Joe Raedle/Getty Images

Shadow Government

Who’s Xi? Probably not Hu

Next week Xi Jinping, China's Vice President and the heir-apparent to President Hu Jintao, will make his much anticipated debut in Washington. The playbook for Xi's visit will be the May 2002 visit that Hu himself made when he was preparing to move up from Vice President to the top leadership positions. On that trip Hu did everything he could to demonstrate his credentials as the future steward of Sino-U.S. relations without making any compromises, missteps or news. The White House understood the drill: this was about investing in the long-term relationship with the next leader of China and not shopping for "deliverables." The White House Spokesman, Ari Fleischer, was careful to tell the press that the President raised tough issues from Tibet to trade, while lowering expectations of major breakthroughs. It generally paid off in the longer-run, as Bush and Hu developed a level of trust that helped them navigate subsequent crises in North Korea, Taiwan and later the international financial system.

Presumably both Beijing and the White House would like to repeat that success. It will not be as easy ten years later, though. In 2002 the United States was focused on the threat from terrorism and not the threat from China; the business community was united behind the President's efforts to advance U.S.-China relations; there was some modest progress on human rights issues; and Hu himself was absolutely committed to Deng Xiaoping's admonition to bide time, gather strength and not challenge the United States.

This time around the environment is clearly more difficult. Chinese cyberattacks, aggressive territorial claims, anti-satellite missile tests, and non-transparent military modernization are all impossible to ignore, for the United States and for China's neighbors. The human rights situation has deteriorated, particularly in Tibet and Xinjiang and for political dissidents. The American business community is much more divided about China policy and more willing to criticize trade theft and non-tariff barriers (in particularly unfortunate timing for Xi, this week Dupont sued another Chinese scientist for industrial espionage, the second time in three years). The one issue that is quieter than 2002 is Taiwan, for which both governments are probably thankful.

And while Xi is unlikely to change the fundamental direction he is inheriting from Hu (and Hu from Jiang and Jiang from Deng), the new leader has a different style and faces considerably more domestic pressure to look forceful than his predecessor did a decade ago.

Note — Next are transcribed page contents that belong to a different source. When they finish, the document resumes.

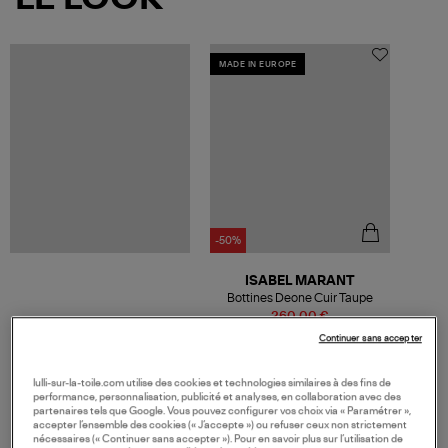
MADE IN EUROPE
-50%
ISABEL MARANT
Bottines Deone Cuir Taupe
260,00 €
520,00 €
Continuer sans accepter
lulli-sur-la-toile.com utilise des cookies et technologies similaires à des fins de
performance, personnalisation, publicité et analyses, en collaboration avec des
partenaires tels que Google. Vous pouvez configurer vos choix via « Paramétrer »,
VOS DERNIERS PRODUITS VUS
accepter l’ensemble des cookies (« J’accepte ») ou refuser ceux non strictement
nécessaires (« Continuer sans accepter »). Pour en savoir plus sur l’utilisation de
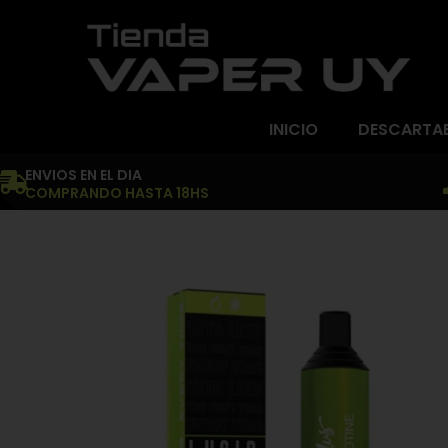
INICIO
DESCARTA
ENVIOS EN EL DIA
COMPRANDO HASTA 18HS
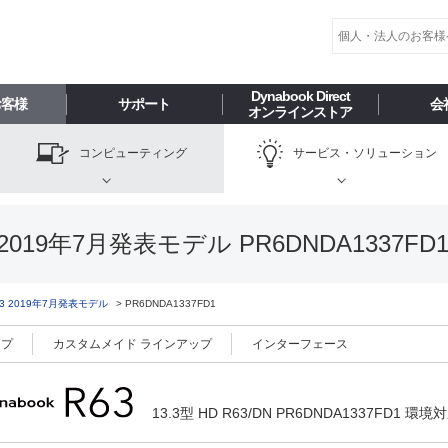
Dynabook Direct
お客様
サポート
会
オンラインストア
コンピューティング
サービス・
ソリューション
2019年7月発表モデル PR6DNDA1337FD
63 2019年7月発表モデル
PR6DNDA1337FD1
ップ
カスタムメイド ラインアップ
インターフェース
13.3型 HD R63/DN PR6DNDA1337FD1 環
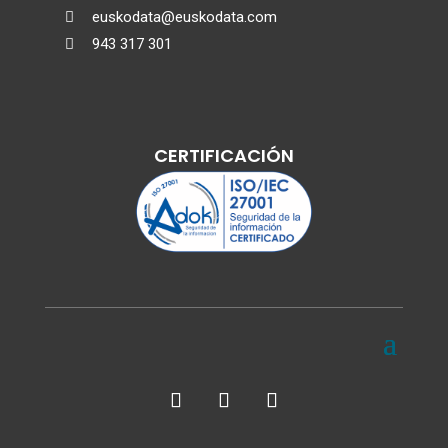
euskodata@euskodata.com

943 317 301

CERTIFICACIÓN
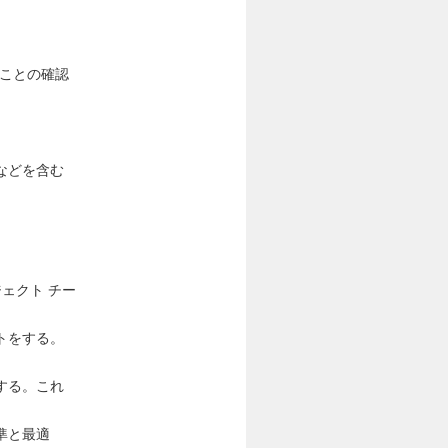
ことの確認
などを含む
ェクト チー
トをする。
する。これ
準と最適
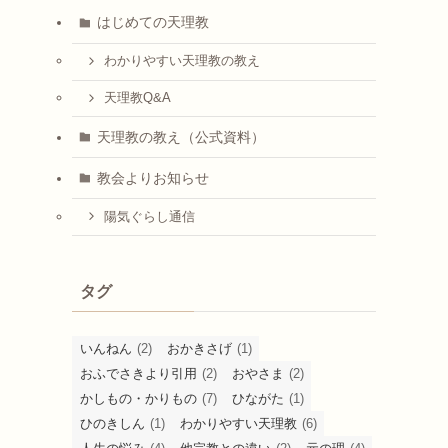
はじめての天理教
わかりやすい天理教の教え
天理教Q&A
天理教の教え（公式資料）
教会よりお知らせ
陽気ぐらし通信
タグ
いんねん
(2)
おかきさげ
(1)
おふでさきより引用
(2)
おやさま
(2)
かしもの・かりもの
(7)
ひながた
(1)
ひのきしん
(1)
わかりやすい天理教
(6)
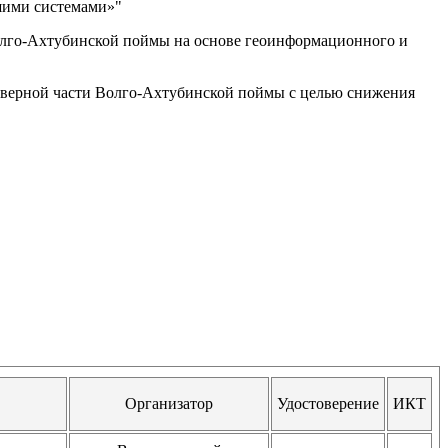
шими системами»"
лго-Ахтубинской поймы на основе геоинформационного и
еверной части Волго-Ахтубинской поймы с целью снижения
Организатор
Удостоверение
ИКТ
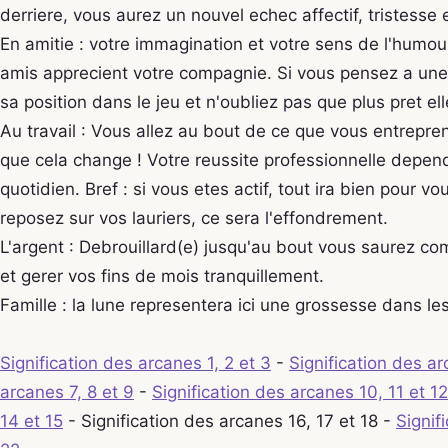
derriere, vous aurez un nouvel echec affectif, tristesse e
En amitie : votre immagination et votre sens de l'humou
amis apprecient votre compagnie. Si vous pensez a une
sa position dans le jeu et n'oubliez pas que plus pret el
Au travail : Vous allez au bout de ce que vous entrepren
que cela change ! Votre reussite professionnelle depen
quotidien. Bref : si vous etes actif, tout ira bien pour v
reposez sur vos lauriers, ce sera l'effondrement.
L'argent : Debrouillard(e) jusqu'au bout vous saurez c
et gerer vos fins de mois tranquillement.
Famille : la lune representera ici une grossesse dans le
Signification des arcanes 1, 2 et 3
-
Signification des ar
arcanes 7, 8 et 9
-
Signification des arcanes 10, 11 et 12
14 et 15
- Signification des arcanes 16, 17 et 18 -
Signif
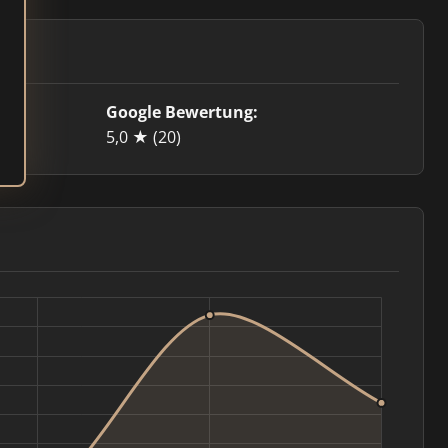
Google Bewertung:
5,0 ★
(20)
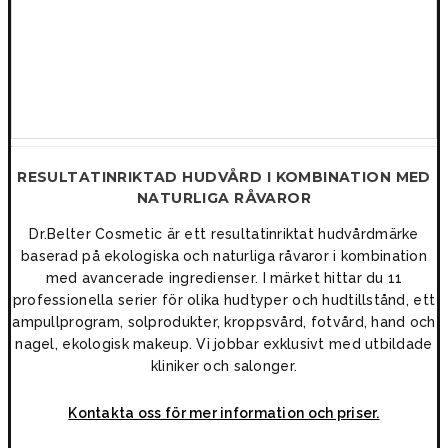
RESULTATINRIKTAD HUDVÅRD
I KOMBINATION MED
NATURLIGA RÅVAROR
Dr.Belter Cosmetic är ett resultatinriktat hudvårdmärke
baserad på ekologiska och naturliga råvaror i kombination
med avancerade ingredienser. I märket hittar du 11
professionella serier för olika hudtyper och hudtillstånd, ett
ampullprogram, solprodukter, kroppsvård, fotvård, hand och
nagel, ekologisk makeup. Vi jobbar exklusivt med utbildade
kliniker och salonger.
Kontakta oss för mer information och priser.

Hu, for example, took extreme care to avoid any ideological collisions with the United States and the West, co-opting terms like "democracy" and "responsible stakeholder" rather than respond directly to the premise that China's value system needed to change. Xi, in contrast, gained kudos from nationalists at home for his 2009 statement on the "Three Did Nots" in Mexico City, in which he explicitly fired back at the critics of China. It is also hard to find evidence Xi is a more progressive thinker on human rights and political space. The Dalai Lama had a good relationship with Xi's father Xi Zhongxun decades ago, but Tibetan hopes for improvements under the son were dashed when the younger Xi denounced supporters of the Dalai Lama during a heavily policed visit to Lhasa last summer. Similarly, China watchers in Singapore and Southeast Asia have hoped that Xi would be more accommodating and reasonable on maritime disputes given his background as party boss in the coastal province of Fujien, yet as current Vice Chair of the Central Military Commission he has presided over Beijing's expanding military operations in contested waters around Vietnam, the Philippines and Japan.

On the other hand, Xi is a more confident and charismatic presence than Hu, knows more about the United States (next week he will revisit the Iowa town where he led an agricultural delegation in the early 1980s), and will likely announce major commercial agreements while he is here. So the jury is still out. As the U.S. Ambassador to China, Gary Locke, recently confessed, "it is going to take a while to really understand how he might move forward." Meanwhile, Xi's visit to the United States could prove a success despite the tougher environment because for both Washington and Beijing, failure is not an option.